Third, no matter which genre you write, the climax will be darker than the rest of the book. It will have the highest concentration of conflict, of uncertainty, of "how on earth are they going to get themselves out of this?" That's how you create excitement and tension, and that's how you can drive yourself crazy.

Don't shy away.

To write an exciting climax and resolution, you often have to deal with emotions that are embarrassing or difficult or just plain unpleasant to deal with.

If you shy away from the embarrassment or unpleasantness, rush through it because this part isn't light and bubbly fun like the rest, you've lost it. Bianca Goes to NYC pops to mind yet again. So does anything written by Jane Austen—her endings are so maddening because she dumps the whole big bang into a few cursory sentences to get all that blushing happy ending stuff out of the way.

From Pride and Prejudice:

Elizabeth was too much embarrassed to say a word. After a short pause, her companion added, "You are too generous to trifle with me. If your feelings are still what they were last April, tell me so at once. My affections and wishes are unchanged, but one word from you will silence me on this subject for ever."

Elizabeth, feeling all the more than common awkwardness and anxiety of his situation, now forced herself to speak; and immediately, though not very fluently, gave him to understand that her sentiments had undergone so material a change, since the period to which he alluded, as to make her receive with gratitude and pleasure his present assurances. The happiness which this reply produced, was such as he had probably never felt before; and he expressed himself on the occasion as sensibly and as warmly as a man violently in love can be supposed to do.

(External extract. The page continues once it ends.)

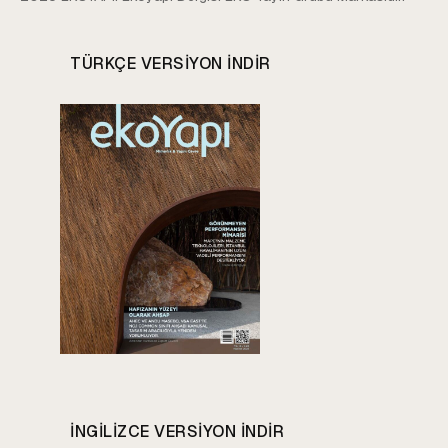
TÜRKÇE VERSIYON INDIR
INGILIZCE VERSIYON INDIR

That's it. After hundreds of pages of dancing around "Are they going to get hitched or not?," there's your answer. Now onwards and upwards.

At least in JA's time strong emotions, especially of a sexual nature, were not to be expressed directly. Modern writers have no excuse. Even today many people can't, or don't bother, to attack their climaxes head on, and then they end up with these wishy-washy endings that drag on or splutter out.


Alicia Butcher Ehrhardt (October 2, 2014, 9:43 pm)

I got my ending first. Then I scrambled to make the players in the ending have a plausible beginning. The in-between part, making it happen, has been crazy, chaotic, and fun - and always pointed toward the end.

But then I'm an extreme plotter.

I don't understand writing without a solid end. How do you answer the question of whether to keep something or not, if you can't determine whether it is absolutely necessary for the ending or not?

Each writer is different, but I generally don't like the endings the non-plotters produce, so I manage my own writing much more tightly. And, yes - I know who they are: they like to boast they don't know where the story is going when they begin.